- People with pulmonary disease often have a high opacity, which makes segmentation of the lung from chest X-rays more difficult.
- In this study, I propose a methodology to improve the performance of the U-NET structure so that it is able to extract the features and spatial characteristics of the X-ray images of the chest region, in addition to the ability to find a link between the left and right parts of the chest region, which helps the neural network to locate the lungs within the X-ray images ( segmentation).

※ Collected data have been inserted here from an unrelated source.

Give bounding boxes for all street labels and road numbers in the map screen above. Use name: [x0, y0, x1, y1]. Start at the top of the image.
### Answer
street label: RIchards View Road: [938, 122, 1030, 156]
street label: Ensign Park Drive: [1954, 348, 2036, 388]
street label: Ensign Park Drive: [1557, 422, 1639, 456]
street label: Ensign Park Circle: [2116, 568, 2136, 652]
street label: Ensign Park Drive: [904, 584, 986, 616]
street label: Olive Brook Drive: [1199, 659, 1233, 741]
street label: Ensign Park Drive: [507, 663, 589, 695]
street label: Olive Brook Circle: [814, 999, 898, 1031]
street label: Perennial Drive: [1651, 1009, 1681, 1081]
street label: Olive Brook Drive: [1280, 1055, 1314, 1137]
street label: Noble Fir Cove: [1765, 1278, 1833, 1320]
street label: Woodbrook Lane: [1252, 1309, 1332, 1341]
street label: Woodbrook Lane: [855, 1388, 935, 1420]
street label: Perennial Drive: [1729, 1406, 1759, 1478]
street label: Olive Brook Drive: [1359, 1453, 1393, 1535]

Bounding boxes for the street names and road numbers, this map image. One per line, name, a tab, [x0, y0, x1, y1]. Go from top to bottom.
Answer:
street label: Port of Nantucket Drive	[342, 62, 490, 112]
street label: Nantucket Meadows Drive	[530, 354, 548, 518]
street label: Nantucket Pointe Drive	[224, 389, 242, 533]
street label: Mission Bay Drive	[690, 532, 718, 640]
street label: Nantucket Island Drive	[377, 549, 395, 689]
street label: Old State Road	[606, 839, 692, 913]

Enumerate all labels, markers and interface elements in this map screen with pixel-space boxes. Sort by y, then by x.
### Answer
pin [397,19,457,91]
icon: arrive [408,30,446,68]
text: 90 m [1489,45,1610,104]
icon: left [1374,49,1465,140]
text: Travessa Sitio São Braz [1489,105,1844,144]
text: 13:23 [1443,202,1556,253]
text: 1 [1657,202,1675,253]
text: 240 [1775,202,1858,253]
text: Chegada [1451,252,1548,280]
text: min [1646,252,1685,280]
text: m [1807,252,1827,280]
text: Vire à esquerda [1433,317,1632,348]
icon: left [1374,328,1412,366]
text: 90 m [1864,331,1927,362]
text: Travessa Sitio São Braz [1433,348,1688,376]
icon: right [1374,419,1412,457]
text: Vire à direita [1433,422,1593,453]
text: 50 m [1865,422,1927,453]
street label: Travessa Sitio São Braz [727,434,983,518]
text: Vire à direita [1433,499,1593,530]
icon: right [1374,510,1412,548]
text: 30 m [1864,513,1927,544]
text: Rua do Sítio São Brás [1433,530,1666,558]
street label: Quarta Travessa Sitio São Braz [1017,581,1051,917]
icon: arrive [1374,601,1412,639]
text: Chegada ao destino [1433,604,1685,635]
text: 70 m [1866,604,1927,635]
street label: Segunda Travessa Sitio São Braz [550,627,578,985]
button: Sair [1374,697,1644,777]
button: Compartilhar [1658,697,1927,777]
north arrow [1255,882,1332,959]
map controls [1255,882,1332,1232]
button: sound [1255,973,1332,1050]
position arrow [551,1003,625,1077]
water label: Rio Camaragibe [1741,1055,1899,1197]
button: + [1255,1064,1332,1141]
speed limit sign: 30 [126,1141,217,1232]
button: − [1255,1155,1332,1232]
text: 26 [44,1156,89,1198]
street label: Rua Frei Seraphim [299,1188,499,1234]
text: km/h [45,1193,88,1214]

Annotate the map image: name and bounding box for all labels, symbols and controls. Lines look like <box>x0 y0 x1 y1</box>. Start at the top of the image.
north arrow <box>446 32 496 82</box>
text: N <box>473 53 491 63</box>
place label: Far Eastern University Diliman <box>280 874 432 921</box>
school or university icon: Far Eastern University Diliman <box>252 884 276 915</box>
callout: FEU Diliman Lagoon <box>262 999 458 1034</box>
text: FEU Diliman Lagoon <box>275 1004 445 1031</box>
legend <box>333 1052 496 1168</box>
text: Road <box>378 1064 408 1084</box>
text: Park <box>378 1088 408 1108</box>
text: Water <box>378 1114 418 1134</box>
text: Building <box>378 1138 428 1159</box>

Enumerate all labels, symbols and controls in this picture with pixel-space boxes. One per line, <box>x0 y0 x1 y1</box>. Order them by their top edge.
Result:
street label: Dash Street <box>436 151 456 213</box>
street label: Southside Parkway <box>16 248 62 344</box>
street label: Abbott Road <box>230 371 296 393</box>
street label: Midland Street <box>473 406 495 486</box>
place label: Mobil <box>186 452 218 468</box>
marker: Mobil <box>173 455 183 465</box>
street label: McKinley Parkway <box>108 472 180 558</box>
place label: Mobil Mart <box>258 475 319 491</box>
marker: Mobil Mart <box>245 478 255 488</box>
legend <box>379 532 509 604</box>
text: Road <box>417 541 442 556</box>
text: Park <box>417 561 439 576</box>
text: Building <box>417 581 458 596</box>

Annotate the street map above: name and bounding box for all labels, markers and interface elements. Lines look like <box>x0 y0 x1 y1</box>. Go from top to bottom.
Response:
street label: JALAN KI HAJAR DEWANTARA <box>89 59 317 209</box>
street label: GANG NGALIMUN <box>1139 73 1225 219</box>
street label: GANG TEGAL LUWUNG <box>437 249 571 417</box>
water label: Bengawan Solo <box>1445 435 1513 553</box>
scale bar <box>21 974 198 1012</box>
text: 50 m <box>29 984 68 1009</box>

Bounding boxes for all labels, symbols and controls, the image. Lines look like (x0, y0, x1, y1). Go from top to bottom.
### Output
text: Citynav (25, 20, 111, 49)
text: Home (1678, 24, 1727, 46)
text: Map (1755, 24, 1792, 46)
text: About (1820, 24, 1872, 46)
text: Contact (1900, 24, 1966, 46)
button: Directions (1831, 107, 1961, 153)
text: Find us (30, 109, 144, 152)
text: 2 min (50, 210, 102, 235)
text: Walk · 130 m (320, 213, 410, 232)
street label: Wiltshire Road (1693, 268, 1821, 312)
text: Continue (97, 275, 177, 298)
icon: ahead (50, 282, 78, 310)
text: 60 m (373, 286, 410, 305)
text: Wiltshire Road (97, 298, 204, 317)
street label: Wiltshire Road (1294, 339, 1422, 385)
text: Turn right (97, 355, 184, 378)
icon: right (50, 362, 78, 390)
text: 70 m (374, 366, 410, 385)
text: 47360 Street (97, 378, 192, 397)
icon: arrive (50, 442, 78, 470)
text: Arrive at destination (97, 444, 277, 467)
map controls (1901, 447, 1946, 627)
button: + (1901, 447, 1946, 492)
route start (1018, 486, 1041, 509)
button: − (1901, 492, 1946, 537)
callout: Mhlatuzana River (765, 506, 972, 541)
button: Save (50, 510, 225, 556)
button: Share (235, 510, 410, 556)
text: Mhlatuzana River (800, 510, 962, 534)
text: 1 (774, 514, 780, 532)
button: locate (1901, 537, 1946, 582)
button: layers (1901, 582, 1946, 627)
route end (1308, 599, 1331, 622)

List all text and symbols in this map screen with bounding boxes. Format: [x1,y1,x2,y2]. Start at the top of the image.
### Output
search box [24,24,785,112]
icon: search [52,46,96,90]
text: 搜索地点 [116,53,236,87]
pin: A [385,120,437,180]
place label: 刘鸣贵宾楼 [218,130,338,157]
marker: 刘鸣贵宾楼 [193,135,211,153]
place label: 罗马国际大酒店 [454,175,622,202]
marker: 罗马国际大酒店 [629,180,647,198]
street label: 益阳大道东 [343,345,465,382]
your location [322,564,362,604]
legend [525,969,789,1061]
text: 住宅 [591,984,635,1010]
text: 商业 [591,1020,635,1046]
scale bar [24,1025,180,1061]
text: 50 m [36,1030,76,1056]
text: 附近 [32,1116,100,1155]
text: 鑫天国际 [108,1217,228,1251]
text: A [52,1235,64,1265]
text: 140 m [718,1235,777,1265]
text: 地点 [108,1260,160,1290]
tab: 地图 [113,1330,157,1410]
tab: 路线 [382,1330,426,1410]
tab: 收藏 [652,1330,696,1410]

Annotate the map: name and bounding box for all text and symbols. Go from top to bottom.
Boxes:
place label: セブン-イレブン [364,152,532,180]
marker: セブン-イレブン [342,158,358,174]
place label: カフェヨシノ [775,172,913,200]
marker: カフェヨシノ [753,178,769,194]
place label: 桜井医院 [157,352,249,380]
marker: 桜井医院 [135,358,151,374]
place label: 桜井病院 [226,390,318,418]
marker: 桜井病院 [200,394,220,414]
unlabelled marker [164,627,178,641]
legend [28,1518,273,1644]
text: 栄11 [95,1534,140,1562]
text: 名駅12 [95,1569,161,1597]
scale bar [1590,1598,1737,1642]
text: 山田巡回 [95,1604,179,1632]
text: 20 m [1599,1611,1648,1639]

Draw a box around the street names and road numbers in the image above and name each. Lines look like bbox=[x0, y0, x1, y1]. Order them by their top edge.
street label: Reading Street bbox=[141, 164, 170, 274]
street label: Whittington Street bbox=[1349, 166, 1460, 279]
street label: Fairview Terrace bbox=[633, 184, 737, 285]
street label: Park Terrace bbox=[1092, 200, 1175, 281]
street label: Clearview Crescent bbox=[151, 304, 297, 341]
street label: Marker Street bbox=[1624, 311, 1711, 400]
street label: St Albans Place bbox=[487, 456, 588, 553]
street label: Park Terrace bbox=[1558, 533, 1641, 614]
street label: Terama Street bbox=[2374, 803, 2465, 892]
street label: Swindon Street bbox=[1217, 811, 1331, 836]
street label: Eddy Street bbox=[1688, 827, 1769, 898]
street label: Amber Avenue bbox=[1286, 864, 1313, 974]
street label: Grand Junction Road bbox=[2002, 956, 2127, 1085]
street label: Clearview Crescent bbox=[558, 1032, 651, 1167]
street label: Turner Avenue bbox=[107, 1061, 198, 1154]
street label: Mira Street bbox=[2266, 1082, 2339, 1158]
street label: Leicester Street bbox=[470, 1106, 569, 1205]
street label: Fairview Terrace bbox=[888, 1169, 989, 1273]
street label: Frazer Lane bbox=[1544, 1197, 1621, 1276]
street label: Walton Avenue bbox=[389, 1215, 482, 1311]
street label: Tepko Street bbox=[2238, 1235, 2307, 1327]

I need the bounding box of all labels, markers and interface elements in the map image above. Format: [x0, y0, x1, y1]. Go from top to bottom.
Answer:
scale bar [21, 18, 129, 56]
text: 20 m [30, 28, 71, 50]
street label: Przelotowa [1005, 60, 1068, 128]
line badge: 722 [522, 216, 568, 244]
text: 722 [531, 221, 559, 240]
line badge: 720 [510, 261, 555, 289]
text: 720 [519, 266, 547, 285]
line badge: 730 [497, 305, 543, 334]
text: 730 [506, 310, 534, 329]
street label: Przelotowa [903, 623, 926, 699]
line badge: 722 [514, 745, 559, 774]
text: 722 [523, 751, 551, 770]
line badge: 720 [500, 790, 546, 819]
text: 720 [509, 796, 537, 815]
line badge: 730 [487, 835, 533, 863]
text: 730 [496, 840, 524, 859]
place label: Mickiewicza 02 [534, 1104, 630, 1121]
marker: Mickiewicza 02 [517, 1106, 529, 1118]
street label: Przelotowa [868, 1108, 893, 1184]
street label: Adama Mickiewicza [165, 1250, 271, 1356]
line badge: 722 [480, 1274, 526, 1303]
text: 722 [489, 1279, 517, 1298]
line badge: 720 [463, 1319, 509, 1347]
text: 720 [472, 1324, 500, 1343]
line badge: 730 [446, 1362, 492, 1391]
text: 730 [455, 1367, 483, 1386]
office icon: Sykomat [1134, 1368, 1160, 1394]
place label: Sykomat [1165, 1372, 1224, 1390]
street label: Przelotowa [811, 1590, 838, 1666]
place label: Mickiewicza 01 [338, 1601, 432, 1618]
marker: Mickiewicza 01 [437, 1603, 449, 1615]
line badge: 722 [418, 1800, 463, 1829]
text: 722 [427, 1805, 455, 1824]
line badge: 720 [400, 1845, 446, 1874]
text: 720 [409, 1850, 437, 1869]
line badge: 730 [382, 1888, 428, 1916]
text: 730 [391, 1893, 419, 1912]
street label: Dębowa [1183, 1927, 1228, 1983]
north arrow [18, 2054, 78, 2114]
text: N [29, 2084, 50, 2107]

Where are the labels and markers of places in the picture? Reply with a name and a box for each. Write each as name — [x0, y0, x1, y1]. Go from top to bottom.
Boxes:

- Since the variational autoencoder is used for generation, we can use it to extract the most important information in the x-ray images, such as what we mentioned, the relationship between the left and right parts of the chest region.
- Therefore, I proposed integrating the U-NET structure with the variational autoencoder structure in order to reach a neural network structure capable of segmentation for people with lung diseases.
- To ensure the accuracy of the study, the neural network was trained on medical chest x-rays of people with lung opacity, and then the model was tested on chest x-rays of people with COVID-19.
- The results were as follows: The model was able to train it on chest x-rays of people with lung opacity: accuracy: 0.9829 - precision: 0.9939 - recall: 0.9606. After completing the training, the model was tested on chest X-rays of people infected with COVID-19, and the results obtained were accuracy: 0.9789 - precision: 0.9902 - recall: 0.9650.
The previous image shows several samples of X-ray images of a healthy person, a person with medium opacity, and a person with high opacity.